◆ Brief: Print, in exact form, the lines below from the one containing "ring mcp: (535, 341)" through the one containing "pinky tip: (438, 330)", and omit all others.

=== Material for the task ===

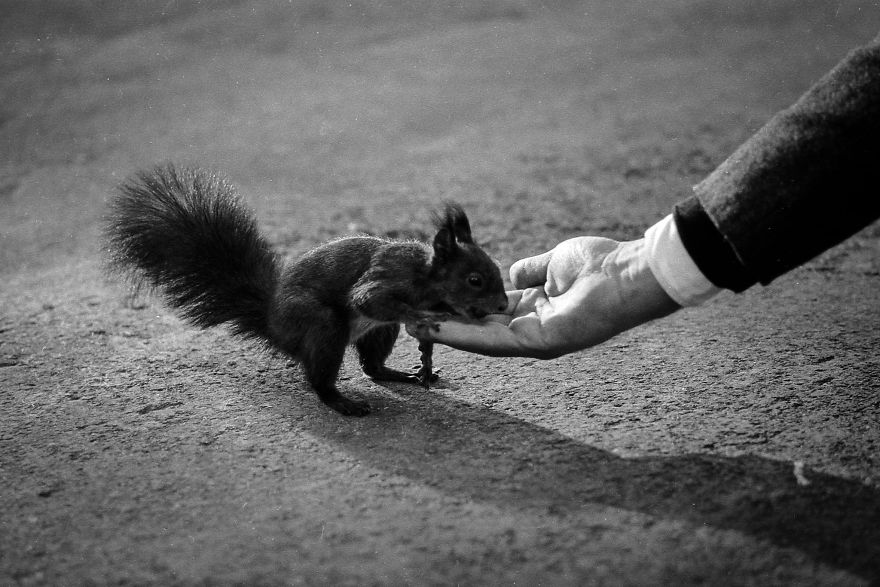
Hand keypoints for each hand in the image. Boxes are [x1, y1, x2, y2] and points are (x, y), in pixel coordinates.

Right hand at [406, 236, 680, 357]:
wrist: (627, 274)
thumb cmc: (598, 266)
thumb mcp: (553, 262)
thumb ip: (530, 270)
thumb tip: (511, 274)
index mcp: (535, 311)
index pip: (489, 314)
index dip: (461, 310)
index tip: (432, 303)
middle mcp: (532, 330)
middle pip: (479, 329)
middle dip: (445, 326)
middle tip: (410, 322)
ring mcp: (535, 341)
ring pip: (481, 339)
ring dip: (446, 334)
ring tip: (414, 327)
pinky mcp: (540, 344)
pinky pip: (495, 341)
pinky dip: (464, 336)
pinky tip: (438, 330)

===
=== Material for the task ===

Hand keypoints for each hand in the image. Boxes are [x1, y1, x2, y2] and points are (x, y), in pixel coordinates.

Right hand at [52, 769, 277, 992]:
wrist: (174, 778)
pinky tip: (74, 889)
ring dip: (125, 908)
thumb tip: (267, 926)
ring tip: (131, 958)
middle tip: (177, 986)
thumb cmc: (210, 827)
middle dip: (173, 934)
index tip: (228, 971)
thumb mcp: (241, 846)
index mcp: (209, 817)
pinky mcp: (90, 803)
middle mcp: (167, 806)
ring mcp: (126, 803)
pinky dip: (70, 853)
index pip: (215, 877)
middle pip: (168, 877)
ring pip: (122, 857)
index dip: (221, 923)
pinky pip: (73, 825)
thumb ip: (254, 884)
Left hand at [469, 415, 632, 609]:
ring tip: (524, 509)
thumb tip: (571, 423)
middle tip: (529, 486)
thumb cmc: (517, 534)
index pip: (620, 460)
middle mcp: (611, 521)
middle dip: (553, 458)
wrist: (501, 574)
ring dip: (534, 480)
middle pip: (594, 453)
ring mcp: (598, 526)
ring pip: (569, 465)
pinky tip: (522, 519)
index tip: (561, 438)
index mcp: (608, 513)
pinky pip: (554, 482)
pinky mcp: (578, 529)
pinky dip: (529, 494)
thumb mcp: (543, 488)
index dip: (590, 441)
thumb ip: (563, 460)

===

◆ Output:
ring mcp: (535, 341)
ring pip: (481, 339)
ring dip: (446, 334)
ring tip: (414, 327)
pinky mcp: (540, 344)
pinky pip: (495, 341)
pinky dip: (464, 336)
pinky tip: (438, 330)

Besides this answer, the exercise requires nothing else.